[START Quoted text]

Capstone Final Project Presentation

Bill Zhang

Problem Statement

The goal of this exercise is to create a product to highlight the prediction algorithm that you have built and to provide an interface that can be accessed by others. For this project you must submit:

A Shiny app that takes as input a phrase (multiple words) in a text box input and outputs a prediction of the next word.
A slide deck consisting of no more than 5 slides created with R Studio Presenter (https://support.rstudio.com/hc/en-us/articles/200486468-Authoring-R-Presentations) pitching your algorithm and app as if you were presenting to your boss or an investor.

Getting & Cleaning the Data

A subset of the original data was sampled from the three sources (blogs,twitter and news) which is then merged into one.
Next, data cleaning is done by conversion to lowercase, strip white space, and removing punctuation and numbers.
The corresponding n-grams are then created (Quadgram,Trigram and Bigram).
Next, the term-count tables are extracted from the N-Grams and sorted according to the frequency in descending order.
Lastly, the n-gram objects are saved as R-Compressed files (.RData files).

[END Quoted text]
[START Material provided]

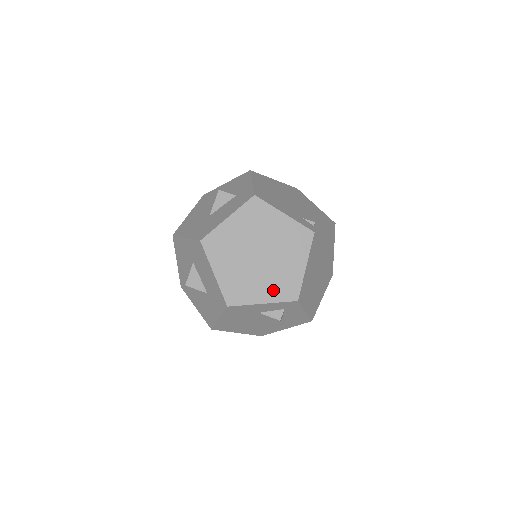
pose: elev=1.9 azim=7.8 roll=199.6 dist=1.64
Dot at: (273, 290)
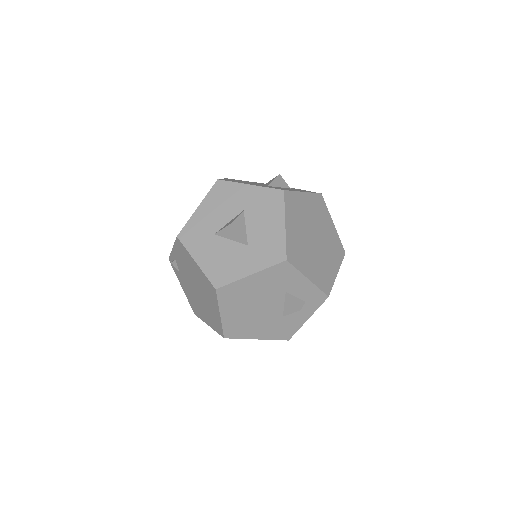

[END Material provided]

Directions:
**A.** Name the data sources from which the capstone presentation says the data subset was sampled.
**B.** Reproduce the passage of the capstone presentation starting at "A slide deck" and ending at "in descending order.".

Answers:
**A.** blogs, twitter, news

**B.**
A slide deck consisting of no more than 5 slides created with R Studio Presenter (https://support.rstudio.com/hc/en-us/articles/200486468-Authoring-R-Presentations) pitching your algorithm and app as if you were presenting to your boss or an investor.

Getting & Cleaning the Data

A subset of the original data was sampled from the three sources (blogs,twitter and news) which is then merged into one.
Next, data cleaning is done by conversion to lowercase, strip white space, and removing punctuation and numbers.
The corresponding n-grams are then created (Quadgram,Trigram and Bigram).
Next, the term-count tables are extracted from the N-Grams and sorted according to the frequency in descending order.